The acknowledgment came from the U.S. Preventive Services Task Force after an exhaustive review of existing research. The task force set out to determine whether it would be helpful for primary care physicians to routinely screen all patients for suicide, not just those known to be at high risk -- such as those with past suicide attempts, those with depression and other mental illnesses, LGBT youth and those with access to guns.

There's some reason to think that even with all they have to do during a routine visit, primary care docs might be able to suss out which patients are strongly inclined to harm themselves and direct them to help.

Past studies have shown that 38% of all adults who commit suicide (and 50% to 70% of older adults) have been to see their primary care physicians within a month of taking their lives.
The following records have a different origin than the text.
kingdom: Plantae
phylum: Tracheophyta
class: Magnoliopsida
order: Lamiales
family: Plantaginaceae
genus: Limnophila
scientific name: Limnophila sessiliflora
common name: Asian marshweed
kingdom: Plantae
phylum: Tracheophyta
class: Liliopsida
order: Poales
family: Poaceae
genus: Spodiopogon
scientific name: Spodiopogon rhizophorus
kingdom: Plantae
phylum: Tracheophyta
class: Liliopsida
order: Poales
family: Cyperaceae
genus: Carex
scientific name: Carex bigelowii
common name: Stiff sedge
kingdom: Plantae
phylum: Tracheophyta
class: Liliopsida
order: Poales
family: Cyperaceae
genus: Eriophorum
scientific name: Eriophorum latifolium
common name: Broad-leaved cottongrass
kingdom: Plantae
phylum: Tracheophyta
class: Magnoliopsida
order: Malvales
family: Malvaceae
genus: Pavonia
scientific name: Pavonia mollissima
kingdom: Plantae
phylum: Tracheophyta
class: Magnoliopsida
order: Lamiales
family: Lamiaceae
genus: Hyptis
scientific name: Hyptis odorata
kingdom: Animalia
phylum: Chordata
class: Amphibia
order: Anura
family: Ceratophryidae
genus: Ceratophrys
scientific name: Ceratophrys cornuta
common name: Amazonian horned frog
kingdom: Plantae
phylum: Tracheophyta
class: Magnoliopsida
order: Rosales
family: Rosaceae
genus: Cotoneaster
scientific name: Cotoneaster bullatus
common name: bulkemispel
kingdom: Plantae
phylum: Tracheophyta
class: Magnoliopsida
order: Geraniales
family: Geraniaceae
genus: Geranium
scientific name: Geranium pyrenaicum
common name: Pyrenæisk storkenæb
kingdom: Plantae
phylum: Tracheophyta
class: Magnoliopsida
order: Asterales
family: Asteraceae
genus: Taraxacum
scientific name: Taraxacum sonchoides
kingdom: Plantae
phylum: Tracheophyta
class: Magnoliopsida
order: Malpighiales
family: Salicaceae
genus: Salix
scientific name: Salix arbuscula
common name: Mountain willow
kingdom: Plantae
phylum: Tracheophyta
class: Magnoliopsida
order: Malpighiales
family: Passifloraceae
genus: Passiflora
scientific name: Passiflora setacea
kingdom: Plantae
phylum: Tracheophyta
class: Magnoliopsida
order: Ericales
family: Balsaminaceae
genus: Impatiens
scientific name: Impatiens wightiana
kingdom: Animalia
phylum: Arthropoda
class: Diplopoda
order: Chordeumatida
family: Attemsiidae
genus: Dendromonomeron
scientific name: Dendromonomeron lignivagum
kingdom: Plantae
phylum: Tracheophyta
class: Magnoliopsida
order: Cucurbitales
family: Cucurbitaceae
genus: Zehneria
Roughly 9 in 10 adolescents who commit suicide had a pediatrician visit in the year leading up to their deaths.

But deciding whether screening would be useful requires that there be mechanisms that can reliably single out the suicidal people from the many troubled or unhappy people who are highly unlikely to harm themselves.

In drafting its preliminary findings, the Preventive Services Task Force found that existing screening questionnaires vary widely. There were tests capable of identifying those who would commit suicide 100% of the time, but somewhere between 60% and 80% of those identified as suicidal would not, in fact, go on to commit suicide.

Then there's the question of whether the deployment of a perfect screening mechanism would get those identified by it the help they need. On that front, the draft report says, there is little consensus.

Among adolescents identified as being at high risk for suicide, receiving psychotherapy did not appear to reduce the likelihood of suicide, and in some studies it was linked to a higher risk of suicide. Among adults, the pooled results of 11 studies showed that receiving psychotherapy drove the suicide rate down by 32%.

Under the Affordable Care Act, the findings of the U.S. Preventive Services Task Force can be a powerful prod to changes in policy. Had the panel determined with confidence that screening for suicide saves lives, most insurers would be required to cover the screening and the consequent referrals -- in this case, most likely for psychotherapy -- without requiring a co-payment on the part of the patients. And  school-based suicide screening programs such as the now-defunct Teen Screen would potentially flourish.

But, as was the case in 2004, the panel has tentatively decided there is insufficient evidence to make that determination.